Understanding Changes In Wisconsin's GED System

New Policy Reflects Data And Changes In Economic Landscape
Disqus Comments
Beth Lewis
Wisconsin Public Television

Wisconsin Department of Public Instruction GED administrator Beth Lewis.

The process of earning a high-school equivalency certificate in the U.S. has changed dramatically over the last couple of years, and the transition hasn’t been smooth. The general educational development test, or GED, received a major overhaul in 2014 when it switched to a computer-based system. Administered by the GED Testing Service, a partnership between the nonprofit American Council on Education and for-profit testing company Pearson VUE, the new exam's content also places more emphasis on problem-solving and critical thinking, in part to align it more closely with national Common Core education standards.

National Public Radio reported this new test is "by most accounts more difficult," and among the hundreds of thousands of people who take it each year, the number of those passing dropped steeply. In January 2015, a WNYC producer with a master's degree from Columbia University took the new GED and wrote that it left him feeling "exhausted and dumb." He also noted the new test is more expensive. (It's worth noting different reports offer varying numbers on how many people passed the 2014 GED, in part reflecting counts that existed at different times, before various test-taking populations, like the incarcerated, were counted.)

Some states have responded by dropping the GED and adopting other testing systems for high-school equivalency. But the GED Testing Service recently announced that it would allow states to lower the score required to pass, compensating for some of the increased difficulty. Following the change, the score required to pass one of the test's five individual sections would be lowered from 150 to 145. States also have the option to retroactively pass people who previously failed with scores between 145 and 150.

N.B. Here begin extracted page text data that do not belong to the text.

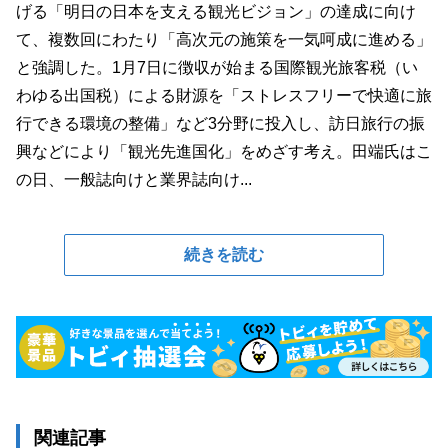
げる「明日の日本を支える観光ビジョン」の達成に向け
て、複数回にわたり「高次元の施策を一気呵成に進める」
と強調した。1月7日に徴収が始まる国際観光旅客税（い
わゆる出国税）による財源を「ストレスフリーで快適に旅
行できる環境の整備」など3分野に投入し、訪日旅行の振
興などにより「観光先進国化」をめざす考え。田端氏はこ
の日、一般誌向けと業界誌向け...
続きを読む
関連記事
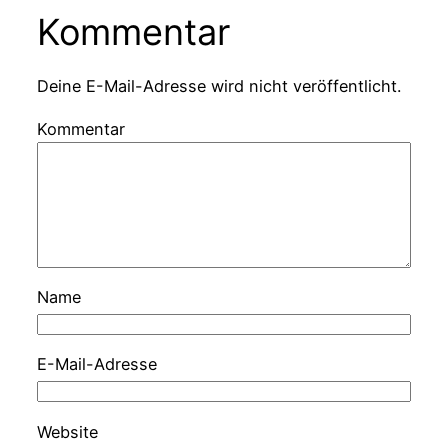
Kommentar
Deine E-Mail-Adresse wird nicht veröffentlicht.
Kommentar
Name
E-Mail-Adresse
Website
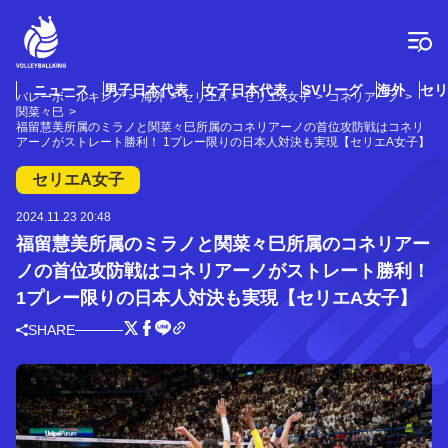
コ
ン
テ
ン
ツ
ニュース
男子日本代表
女子日本代表
SVリーグ
海外
セリ
バレーボールキング
海外
セリエA
セリエA女子
コネリアーノ
へ
関菜々巳
ス
福留慧美所属のミラノと関菜々巳所属のコネリアーノの首位攻防戦はコネリ
アーノがストレート勝利！ 1プレー限りの日本人対決も実現【セリエA女子】
キ
ッ
セリエA女子
プ
2024.11.23 20:48
福留慧美所属のミラノと関菜々巳所属のコネリアー
ノの首位攻防戦はコネリアーノがストレート勝利！
1プレー限りの日本人対決も実現【セリエA女子】
SHARE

In announcing the change, the GED Testing Service noted that about 25,000 people have scored in that range on the test as a whole since the new GED rolled out in 2014, and 100,000 people have scored in that range on at least one test section.

In a Feb. 26, 2016 interview with Wisconsin Public Television's Here And Now, Wisconsin Department of Public Instruction GED administrator Beth Lewis explained why the state is going with the lowered score. One big factor, she told host Zac Schultz, is that a computerized test provides previously unavailable insight into how test scores align with the skills and knowledge people need to earn high-school equivalency.

"For the first-time, we have real time data that tells us that … the grading curve really can be shifted down about five points and still equate to what would be high-school equivalency," Lewis said.

In the interview, Lewis said the other important motivator behind the change is helping more people realize the increased economic opportunity that comes with a higher educational attainment level.

"The number one indicator of poverty for a family is [the] mother's educational level," she said.

In the coming months, Lewis said, DPI will be reaching out to people who previously failed the GED exam but now qualify to pass based on the revised passing score. (Along with the exam, the state's GED program also offers several options to earn a high school equivalency diploma.)

Lewis noted the GED remains an important lifeline for non-traditional learners seeking to improve their lives.

"We have people who didn’t choose not to go to school. Life got in the way," she said.

But even with the change, GED learners still face significant obstacles. A 2012 U.S. Census Bureau report showed that GED recipients earn less and are less likely to get into college than people with traditional high-school diplomas. And as Wisconsin Public Radio's Wisconsin Life explored, the stigma of lacking a high-school diploma presents a formidable emotional hurdle for adults seeking an equivalency certification.